Il solo andamento del mercato siderurgico internazionale, le cui strategie si impostano su prospettive medio-lunghe, anche di 25 o 50 anni, non può spiegare del tutto le ragioni tattiche di ArcelorMittal. Se un anno fa prendeva in affitto l’impianto, impegnandosi ad acquistarlo nel 2020 per 1,8 miliardi e a condurre un profondo risanamento ambientale da 1,1 miliardi, deve oggi spiegare – e lo farà di fronte ai giudici di Milano – le ragioni di un simile dietrofront. Forse appropriarsi di un impianto concorrente con l’obiettivo di ridimensionarlo e, chissà, magari accompagnarlo a un futuro di sola gestione delle materie prime e laminazione, con lo spegnimento della fondamentale area a caldo?
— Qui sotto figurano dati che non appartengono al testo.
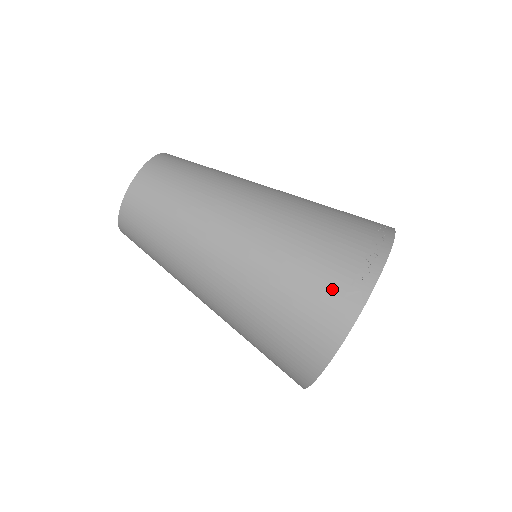
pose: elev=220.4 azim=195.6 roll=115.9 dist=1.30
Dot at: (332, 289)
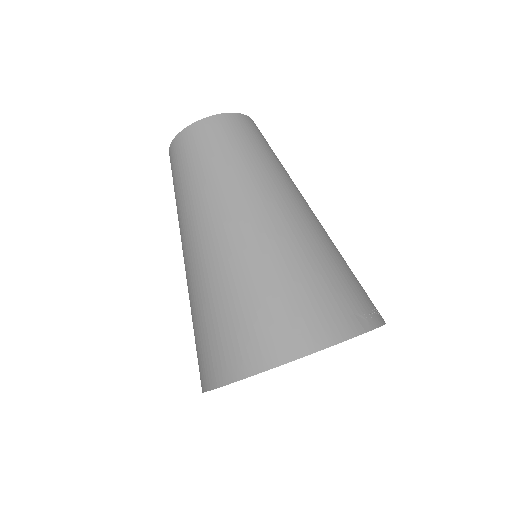
Dot at: (348, 301)
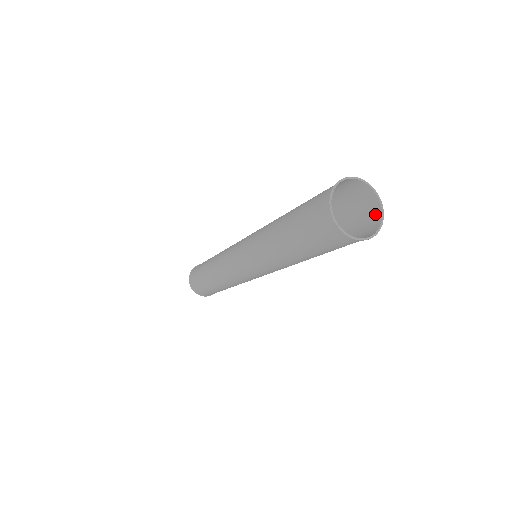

Considerato che lo “scudo” è un tema almeno in apparenza risolvibile in Parlamento, quali sono esattamente gli altri parametri che hanno condotto a un ribaltamento così rapido? Lo chiede, giustamente, anche la politica, per esempio col deputato 5 stelle Nunzio Angiola: “La società ci deve spiegare con precisione quali sono le variabili che hanno determinato il rilevante scostamento tra i volumi previsti e realizzati (praticamente il 50% in meno). Vogliamo le stime analitiche degli impatti delle variabili macroeconomiche e aziendali (Brexit, dazi eccetera). Vogliamo informazioni sulla politica dei prezzi e sulla scontistica” ha detto. Aggiungendo le richieste sul portafoglio clienti delle società e su eventuali trasferimenti ad altre società del gruppo. Speriamo lo domandino con forza anche i magistrati.

Al netto delle mosse di un colosso che pretende di decidere regole e condizioni, tempi e voltafaccia, le ipotesi sul tavolo sono al momento tre. L’addio di ArcelorMittal e una lunga causa giudiziaria col governo con conseguente nomina di nuovi commissari e ricerca di altri acquirenti, magari con l’intervento di Cassa Depositi e Prestiti o di Fincantieri. Secondo percorso: chiusura della sola area a caldo, 5mila esuberi magari ridotti a 2.500, fine dalla siderurgia a ciclo integrato nel paese, contraccolpi incalcolabili per l’economia e avvio di un piano di riconversione, quel “cantiere Taranto” di cui parla Conte. Terza soluzione, la via di mezzo della vita di mezzo: riduzione dell’area a caldo, un po’ meno esuberi, ammortizzatori sociali e ovvia reintroduzione di scudo penale.

In tutti questi casi il governo dovrà lavorare al ricasco delle decisioni di ArcelorMittal, guidata da uno degli uomini più ricchi del mondo, l’indiano Lakshmi Mittal residente in una costosissima villa di Kensington, a Londra. L’esecutivo, già debolissimo e dilaniato da battaglie quotidiane, non potrà che agire di sponda, adeguandosi passo dopo passo alle mosse di un gigante da 80 miliardi di euro l’anno di fatturato, immancabile sede in Lussemburgo e impianti in 60 paesi.

Conte sprigiona molta buona volontà, perfino un’onesta partecipazione ed empatia, ma non ha piani percorribili, almeno non al momento, se non quello del fortissimo impegno pubblico, ai limiti della nazionalizzazione. Lo stallo è tale che addirittura manda a dire ai ministri di presentarsi con i compiti svolti al prossimo consiglio, come se una faccenda del genere potesse risolverla un qualche temporaneo inquilino ministeriale. Di chi sono le responsabilità di questa situazione? Di ArcelorMittal, di chi negli anni non ha fatto quel che doveva su impianti e stabilimenti dell’ex Italsider, integrando soluzioni per l’ambiente e la salute, di un esecutivo che gioca con le regole senza riuscire a parlare una voce sola e fornendo pretesti per misteriosi disimpegni? Forse di tutti insieme e certo non sarà l’avvocato del popolo, e neanche la sya “causa del secolo” (pure sacrosanta) a sciogliere un nodo sempre più vicino a essere tagliato.